Problem statement: Please reproduce the data exactly, excluding any pictures it contains.

Data shown:
:::::

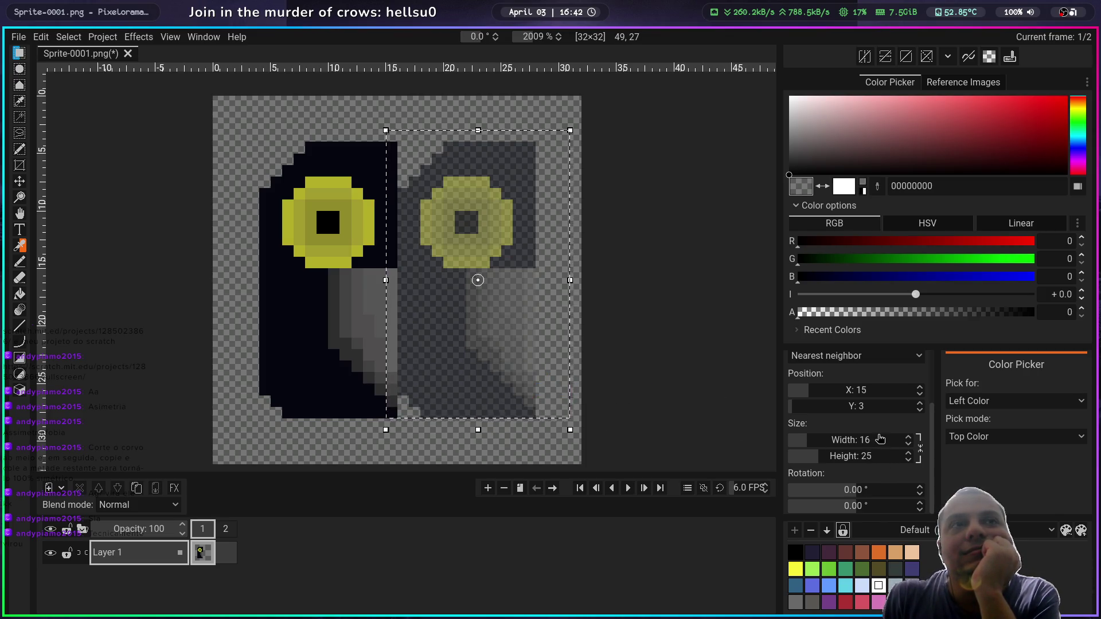
pyautogui.scroll(1, 880, 440)
pyautogui.scroll(-1, 879, 439)
pyautogui.scroll(1, 880, 439)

:::::

Result of the exercise:
pyautogui.scroll(1, 880, 440)
pyautogui.scroll(-1, 879, 439)
pyautogui.scroll(1, 880, 439)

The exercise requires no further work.